At the new school, Lawrence led a tour of the recreation center that the school will share with the city for residents' use. It has a rock-climbing wall, a recreational pool with slides, tennis courts and a fitness center.
The relationship between the city and the school goes well beyond the fitness center. Improving the sole high school in West Sacramento has been seen as key to the city's long-term economic development.
In recent years, the city has gone from a gritty town known for drugs and prostitution to a thriving center of residential and commercial development.
"Our local schools, and River City High School in particular, must undergo the same transformation as the city has if our community's renaissance is to be durable and universal," Mayor Christopher Cabaldon said in his 2003 state of the city address.

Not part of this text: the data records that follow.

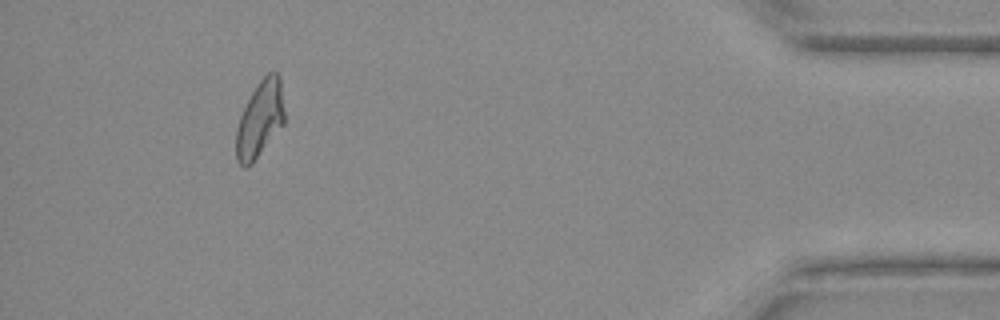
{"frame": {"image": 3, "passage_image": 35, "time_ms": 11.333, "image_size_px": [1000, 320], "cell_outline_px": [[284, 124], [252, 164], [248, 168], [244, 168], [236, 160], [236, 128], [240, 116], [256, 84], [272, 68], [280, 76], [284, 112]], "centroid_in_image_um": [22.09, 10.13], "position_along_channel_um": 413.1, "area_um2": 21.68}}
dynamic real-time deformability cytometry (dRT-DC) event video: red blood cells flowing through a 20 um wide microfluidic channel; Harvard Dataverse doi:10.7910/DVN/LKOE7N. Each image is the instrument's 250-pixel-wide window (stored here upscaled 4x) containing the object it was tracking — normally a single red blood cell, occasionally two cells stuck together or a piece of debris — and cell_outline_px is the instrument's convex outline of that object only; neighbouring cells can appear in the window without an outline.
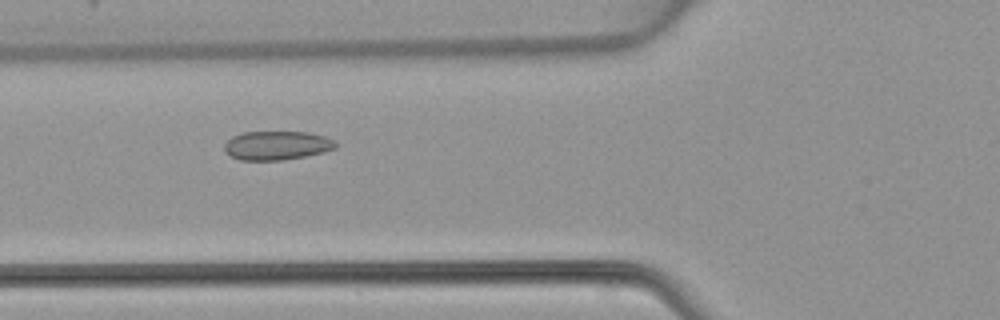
{"species": "common noctule bat (a hibernating species)", "species_latin": "Nyctalus noctula", "temperature_condition": "warm", "stored_images_in_passage": 49, "camera_frame_rate_fps": 3000, "um_per_image_px": 0.085, "animal": {"sex": "female", "body_mass_g": 22.7, "forearm_length_mm": 54.2}, "frame": {"image": 1, "passage_image": 19, "time_ms": 6.0, "image_size_px": [1000, 320], "cell_outline_px": [[336, 148], [324, 152], [284, 160], [240, 160], [224, 152], [224, 144], [232, 136], [244, 132], [308, 132], [324, 136], [332, 140], [336, 144]], "centroid_in_image_um": [23.5, 12.36], "position_along_channel_um": 102.3, "area_um2": 18.67}}
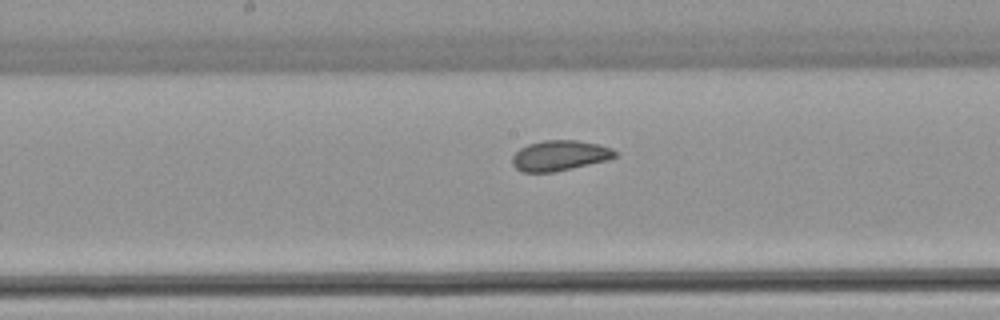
{"frame": {"image": 2, "passage_image": 26, "time_ms": 8.333, "image_size_px": [1000, 320], "cell_outline_px": [[616, 156], [608, 160], [556, 172], [520, 172], [512, 164], [512, 156], [520, 148], [528, 144], [544, 140], [576, 140], [600, 144], [612, 148], [616, 152]], "centroid_in_image_um": [47.57, 13.22], "position_along_channel_um": 200.6, "area_um2": 18.32}}
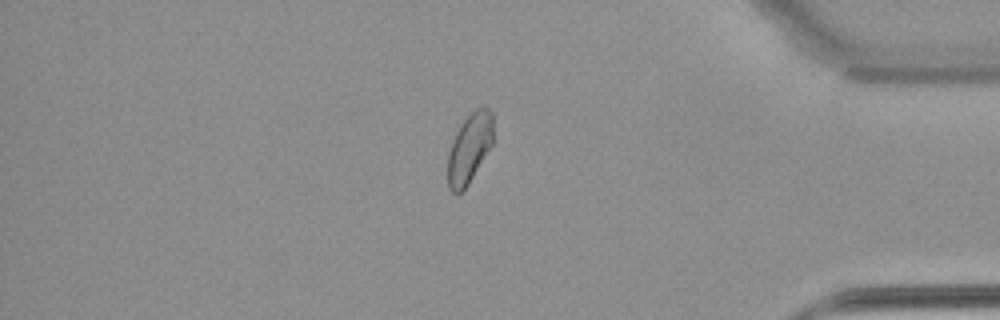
{"frame": {"image": 3, "passage_image": 42, "time_ms": 13.667, "image_size_px": [1000, 320], "cell_outline_px": [[492, 144], [468, 184], [456, 196], [448, 188], [448, 152], [452, 140], [460, 124], [476, 108], [488, 108], [492, 112]], "centroid_in_image_um": [39.87, 12.62], "position_along_channel_um": 395.3, "area_um2": 18.21}}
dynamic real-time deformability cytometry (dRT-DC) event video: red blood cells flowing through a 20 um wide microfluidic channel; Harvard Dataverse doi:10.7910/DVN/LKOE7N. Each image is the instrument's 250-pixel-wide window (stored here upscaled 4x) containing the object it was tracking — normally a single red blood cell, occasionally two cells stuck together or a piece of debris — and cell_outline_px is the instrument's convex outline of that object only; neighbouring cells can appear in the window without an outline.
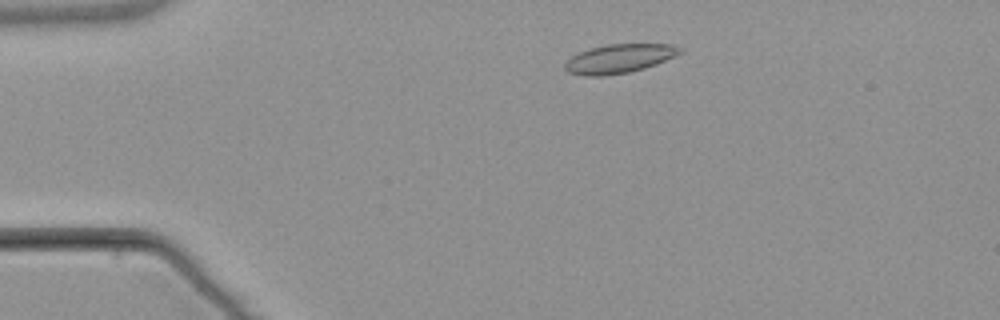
{"species": "common noctule bat (a hibernating species)", "species_latin": "Nyctalus noctula", "temperature_condition": "warm", "stored_images_in_passage": 3, "camera_frame_rate_fps": 3000, "um_per_image_px": 0.085, "animal": {"sex": "male", "body_mass_g": 21.5, "forearm_length_mm": 52.0}, "frame": {"image": 1, "passage_image": 2, "time_ms": 1.0, "image_size_px": [1000, 320], "cell_outline_px": [[684, 52], [656, 64], [644, 68], [628, 72], [604, 76], [584, 76], [568, 72], [564, 68], [564, 64], [572, 56], [588, 48], [608, 44], [672, 44], [684, 48]], "centroid_in_image_um": [52.65, 4.98], "position_along_channel_um": 32.3, "area_um2": 19.48}}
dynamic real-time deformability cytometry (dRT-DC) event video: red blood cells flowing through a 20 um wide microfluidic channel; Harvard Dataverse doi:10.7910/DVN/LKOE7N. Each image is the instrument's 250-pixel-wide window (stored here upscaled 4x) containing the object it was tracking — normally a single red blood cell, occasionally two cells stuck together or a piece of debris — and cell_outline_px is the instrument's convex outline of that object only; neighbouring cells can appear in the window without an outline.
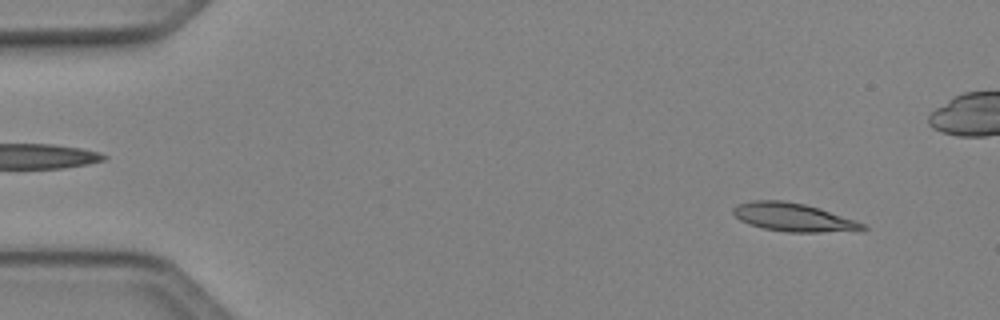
{"species": "Egyptian fruit bat (a non-hibernating species)", "species_latin": "Rousettus aegyptiacus", "temperature_condition": "cold", "stored_images_in_passage": 50, "camera_frame_rate_fps": 3000, "um_per_image_px": 0.085, "animal": {"sex": "female"}, "frame": {"image": 1, "passage_image": 4, "time_ms": 1.0, "image_size_px": [1000, 320], "cell_outline_px": [[868, 228], [860, 232], [788, 232], [764, 228], [748, 224], [740, 220], [732, 212], [732, 208], [736, 204], [752, 200], [784, 200], [804, 204], [820, 208], [856, 220], [864, 224]], "centroid_in_image_um": [67.49, 18.47], "position_along_channel_um": 17.5, "area_um2": 21.73}}
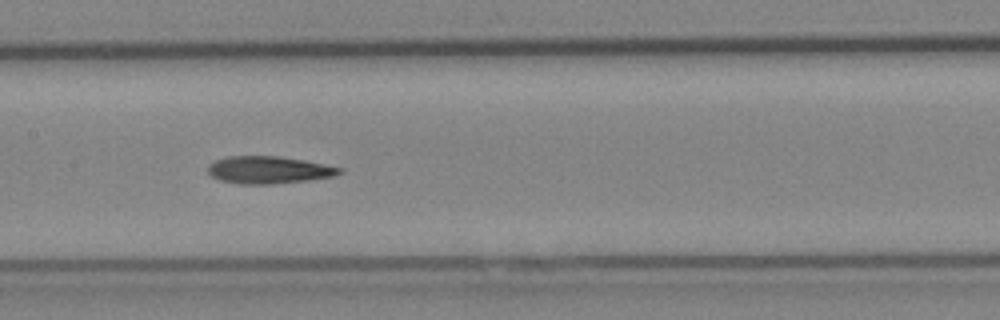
{"frame": {"image": 2, "passage_image": 24, "time_ms": 7.667, "image_size_px": [1000, 320], "cell_outline_px": [[344, 172], [336, 176], [308, 180], [272, 184], [236, 184], [220, 180], [212, 176], [208, 172], [208, 164], [216, 160], [228, 156], [276, 156], [304, 160], [344, 168]], "centroid_in_image_um": [22.87, 14.45], "position_along_channel_um": 184.5, "area_um2": 21.1}}
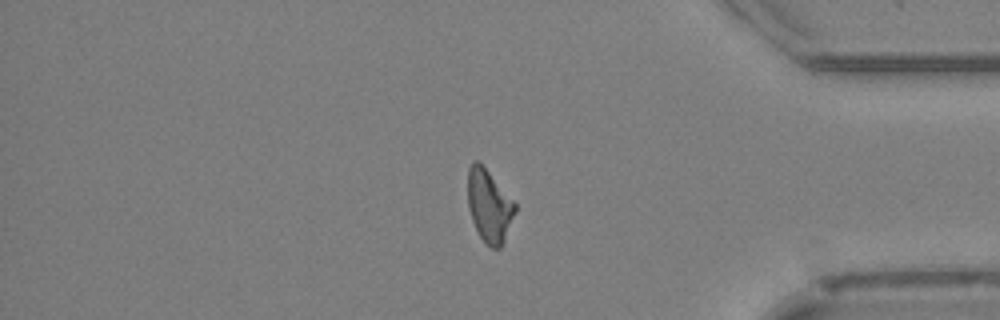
{"frame": {"image": 3, "passage_image": 41, "time_ms": 13.333, "image_size_px": [1000, 320], "cell_outline_px": [[516, 212], [504, 240], [500, 248], [492, 248], [480, 236], [472, 220], [468, 208], [468, 168], [476, 160], [488, 172], [516, 204]], "centroid_in_image_um": [41.58, 17.52], "position_along_channel_um": 393.6, "area_um2": 19.42}}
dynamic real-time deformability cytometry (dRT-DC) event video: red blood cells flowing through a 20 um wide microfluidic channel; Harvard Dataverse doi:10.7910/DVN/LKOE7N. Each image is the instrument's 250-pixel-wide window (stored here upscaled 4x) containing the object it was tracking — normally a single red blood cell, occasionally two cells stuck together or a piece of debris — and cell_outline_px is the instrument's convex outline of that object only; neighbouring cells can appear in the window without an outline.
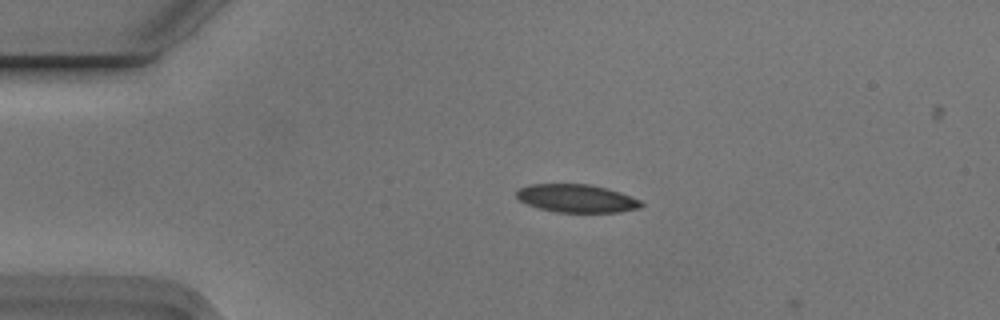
{"species": "Egyptian fruit bat (a non-hibernating species)", "species_latin": "Rousettus aegyptiacus", "temperature_condition": "cold", "stored_images_in_passage": 4, "camera_frame_rate_fps": 3000, "um_per_image_px": 0.085, "animal": {"sex": "male"}, "frame": {"image": 1, "passage_image": 3, "time_ms": 0.667, "image_size_px": [1000, 320], "cell_outline_px": [[644, 204], [640, 208], [620, 212], [556, 212], [536, 208], [520, 200], [516, 196], [516, 192], [520, 188], [532, 184], [588, 184], [608, 188], [620, 192], [640, 200]], "centroid_in_image_um": [49.03, 16.87], "position_along_channel_um": 36.0, "area_um2": 20.4}}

The next year, West Sacramento voters overwhelmingly passed a bond measure that provided $52 million for the new high school.
Millions more were cobbled together from developer fees, redevelopment funds and state matching grants, Lawrence said.
The new campus, said MacKay, is just what the mayor had in mind. "It sets the standards high," he said, "and those high expectations will flow down to the students."
The old campus which the city may turn into a K-8 school is steeped in local tradition, and some say they will miss it.
"It has character. It has history. It was rich," said Evan White, a 17-year-old junior who toured his new school this week.
Even so, he said, he was looking forward to attending the new River City come January. "I'm excited," he said. "It's pretty cool."